My teacher proposed this question as a challenge proof to do on our own and I can't seem to get it. Was Wondering if anyone could give me a hint or help me on the process to completing it.

Let $a \in \mathbb{R}$. Let $f$ be a function defined, at least, on an interval centred at $a$, except possibly at $a$. Let $L \in \mathbb{R}$.

If $\lim\limits_{ x→a-} f(x) = \lim\limits_{ x→a+} f(x) = L$ then $\lim\limits_{ x→a} f(x) $ = $L$.

We are supposed to prove this using the "delta-epsilon" proof style. Thanks in advance!!

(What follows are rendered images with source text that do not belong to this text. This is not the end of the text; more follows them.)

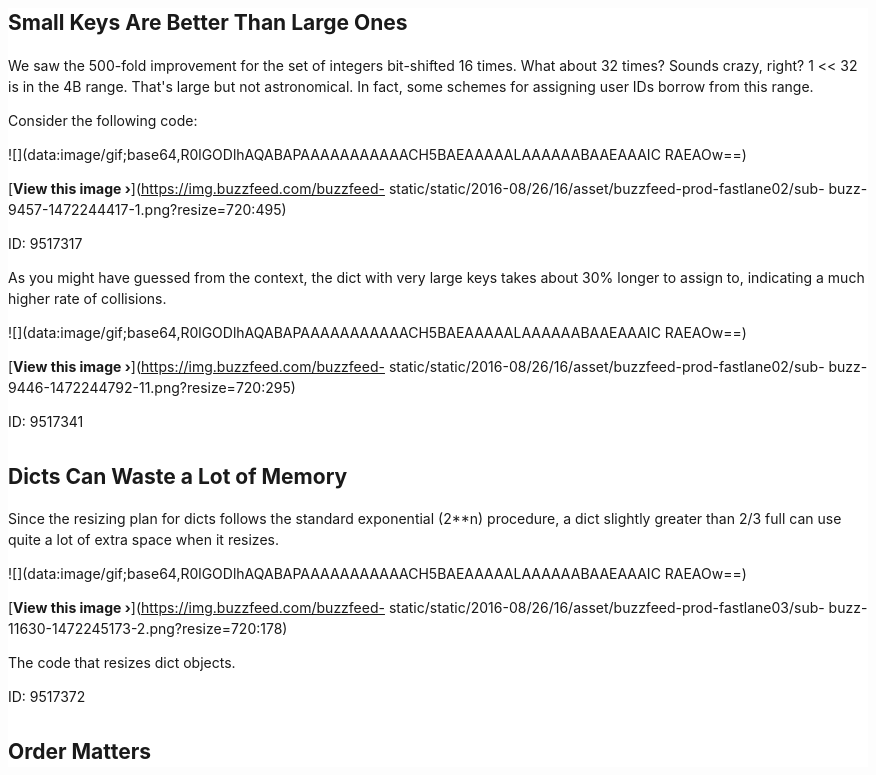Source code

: ## Small Keys Are Better Than Large Ones

We saw the 500-fold improvement for the set of integers bit-shifted 16 times.
What about 32 times? Sounds crazy, right? 1 &lt;&lt; 32 is in the 4B range.
That's large but not astronomical. In fact, some schemes for assigning user
IDs borrow from this range.

Consider the following code:

![](data:image/gif;base64,R0lGODlhAQABAPAAAAAAAAAAACH5BAEAAAAALAAAAAABAAEAAAIC
RAEAOw==)

[ ](javascript:;)

[**View this image ›**](https://img.buzzfeed.com/buzzfeed-
static/static/2016-08/26/16/asset/buzzfeed-prod-fastlane02/sub-
buzz-9457-1472244417-1.png?resize=720:495)

ID: 9517317

As you might have guessed from the context, the dict with very large keys
takes about 30% longer to assign to, indicating a much higher rate of
collisions.

![](data:image/gif;base64,R0lGODlhAQABAPAAAAAAAAAAACH5BAEAAAAALAAAAAABAAEAAAIC
RAEAOw==)

[ ](javascript:;)

[**View this image ›**](https://img.buzzfeed.com/buzzfeed-
static/static/2016-08/26/16/asset/buzzfeed-prod-fastlane02/sub-
buzz-9446-1472244792-11.png?resize=720:295)

ID: 9517341

## Dicts Can Waste a Lot of Memory

Since the resizing plan for dicts follows the standard exponential (2**n)
procedure, a dict slightly greater than 2/3 full can use quite a lot of extra
space when it resizes.

![](data:image/gif;base64,R0lGODlhAQABAPAAAAAAAAAAACH5BAEAAAAALAAAAAABAAEAAAIC
RAEAOw==)

[ ](javascript:;)

[**View this image ›**](https://img.buzzfeed.com/buzzfeed-
static/static/2016-08/26/16/asset/buzzfeed-prod-fastlane03/sub-
buzz-11630-1472245173-2.png?resize=720:178)

The code that resizes dict objects.

ID: 9517372

## Order Matters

According to assumptions you have:

$$\eqalign{ & \mathop {\lim }\limits_{x \to {a^ + }} f(x) = L \cr & \exists L:\left( {\forall \varepsilon > 0,\exists {\delta _1} > 0:\left( {\forall x,0 < x - a < {\delta _1} \to \left| {f(x) - L} \right| < \varepsilon } \right)} \right) \cr & \cr & \mathop {\lim }\limits_{x \to {a^ - }} f(x) = L \cr & \exists L:\left( {\forall \varepsilon > 0,\exists {\delta _2} > 0:\left( {\forall x,0 < a - x < {\delta _2} \to \left| {f(x) - L} \right| < \varepsilon } \right)} \right) \cr} $$

Now just combine the two above relations by considering $\delta = \min \left\{ {{\delta _1},{\delta _2}} \right\}$ to get

$$\exists L:\left( {\forall \varepsilon > 0,\exists \delta > 0:\left( {\forall x,0 < \left| {x - a} \right| < \delta \to \left| {f(x) - L} \right| < \varepsilon } \right)} \right)$$

which means

$$\mathop {\lim }\limits_{x \to a} f(x) = L$$

Start by writing your hypothesis in terms of delta-epsilon, and what you want to prove, that is

$$ \lim_{x\to a^{-}}f(x)=\lim_{x\to a^{+}}f(x)=L $$

Implies that given $\epsilon >0$ there exist $\delta_1,\delta_2 >0$ such that if:

$x \in (a-\delta_1,a)$ then $|f(x)-f(a)| < \epsilon$ (which is the formal definition of $\lim_{x\to a^{-}}f(x)=L$)

and if

$x \in (a,a+\delta_2)$ then $|f(x)-f(a)| < \epsilon$ (which is the formal definition of $\lim_{x\to a^{+}}f(x)=L$)

You want to find a $\delta >0$ such that for any $x \in (a-\delta,a+\delta)$ you have that $|f(x)-f(a)|<\epsilon$

What $\delta>0$ are you going to choose to ensure that the last statement is true?